▶ [Short task 1] Reproduce every line of the records below without alteration, leaving the pictures out of your copy.

▶ [Selection]
===============
Cooperation puts us in the driver’s seat

As individuals or organizations, when we make a decision to speak out on a fisheries issue, we can do it in one of two ways – destructively or constructively.

Over the years, it has become clear that in-fighting yields hard feelings, drained bank accounts, worn-out people, and either regulatory paralysis or solutions, designed by managers, that don’t work very well for the people who have to live with them.

But when fishermen agree among themselves and work together, the results can be very different. We often see evidence of this in the pages of CFN and there are some particularly good examples among our guest columns this month.

Jeff Pike, an industry lobbyist, describes how a group of general category scallopers pooled their money to tap the scientific, analytical, and political expertise they needed to convince the National Marine Fisheries Service (NMFS) to allow them to return to critical fishing grounds in the Great South Channel.

As Pike puts it, “It’s easy to just rail against bureaucracy. But this time, all those concerned worked constructively and, as it turned out, productively to solve the problem.”

Greg DiDomenico, executive director of the Garden State Seafood Association, writes about what happened when a diverse group of fishermen and industry reps were thrown together for a four-day meeting of the Atlantic Trawl Gear Take Reduction Team.

By insisting that it was important for NMFS to clearly define what the industry must do to meet the requirements of the law, the industry bloc convinced the agency to identify its request as a priority in the development of a take reduction plan to minimize harm to small cetaceans like dolphins and pilot whales in several trawl gear fisheries.

DiDomenico concludes, “This small but significant result demonstrated to me as an industry advocate what we can accomplish when we ignore our fishery-to-fishery differences and work together for the common good.”

Fishermen often have good reason for looking at things from different perspectives. In some cases, they may even have pretty good reasons to hold a grudge. One strategy for getting beyond the hard feelings is to figure out something – even if it’s something minor – that people can agree on and start the conversation there.
===============
▶ [Data provided]

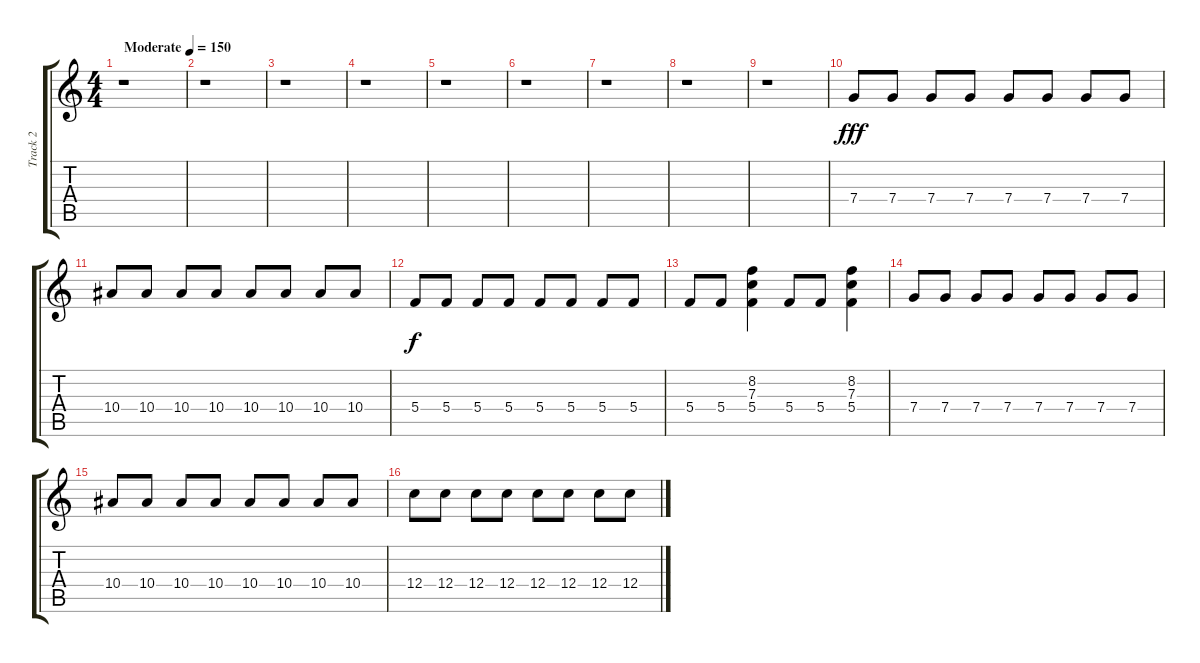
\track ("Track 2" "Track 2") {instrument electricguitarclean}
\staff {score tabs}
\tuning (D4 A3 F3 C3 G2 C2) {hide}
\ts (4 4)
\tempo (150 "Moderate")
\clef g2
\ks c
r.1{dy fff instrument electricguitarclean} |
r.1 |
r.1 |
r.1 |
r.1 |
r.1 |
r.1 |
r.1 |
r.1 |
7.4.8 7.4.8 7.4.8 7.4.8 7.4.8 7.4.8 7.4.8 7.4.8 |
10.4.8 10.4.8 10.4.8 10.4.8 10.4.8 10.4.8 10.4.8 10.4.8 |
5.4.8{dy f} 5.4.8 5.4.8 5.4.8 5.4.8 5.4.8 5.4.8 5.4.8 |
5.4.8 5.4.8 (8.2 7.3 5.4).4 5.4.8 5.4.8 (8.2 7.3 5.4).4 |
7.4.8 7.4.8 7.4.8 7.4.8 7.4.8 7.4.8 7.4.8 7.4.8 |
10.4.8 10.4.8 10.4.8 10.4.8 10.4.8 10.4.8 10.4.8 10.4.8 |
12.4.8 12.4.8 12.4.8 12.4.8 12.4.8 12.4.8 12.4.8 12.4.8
===============
▶ [Short task 2] According to the editorial on fisheries cooperation above, of which organization is Greg DiDomenico the executive director?

▶ [Complete response 1]
\track ("Track 2" "Track 2") {instrument electricguitarclean}
\staff {score tabs}
\tuning (D4 A3 F3 C3 G2 C2) {hide}
\ts (4 4)
\tempo (150 "Moderate")
\clef g2
\ks c
r.1{dy fff instrument electricguitarclean} |
r.1 |
r.1 |
r.1 |
r.1 |
r.1 |
r.1 |
r.1 |
r.1 |
7.4.8 7.4.8 7.4.8 7.4.8 7.4.8 7.4.8 7.4.8 7.4.8 |
10.4.8 10.4.8 10.4.8 10.4.8 10.4.8 10.4.8 10.4.8 10.4.8 |
5.4.8{dy f} 5.4.8 5.4.8 5.4.8 5.4.8 5.4.8 5.4.8 5.4.8 |
5.4.8 5.4.8 (8.2 7.3 5.4).4 5.4.8 5.4.8 (8.2 7.3 5.4).4 |
7.4.8 7.4.8 7.4.8 7.4.8 7.4.8 7.4.8 7.4.8 7.4.8 |
10.4.8 10.4.8 10.4.8 10.4.8 10.4.8 10.4.8 10.4.8 10.4.8 |
12.4.8 12.4.8 12.4.8 12.4.8 12.4.8 12.4.8 12.4.8 12.4.8

▶ [Complete response 2] The Garden State Seafood Association.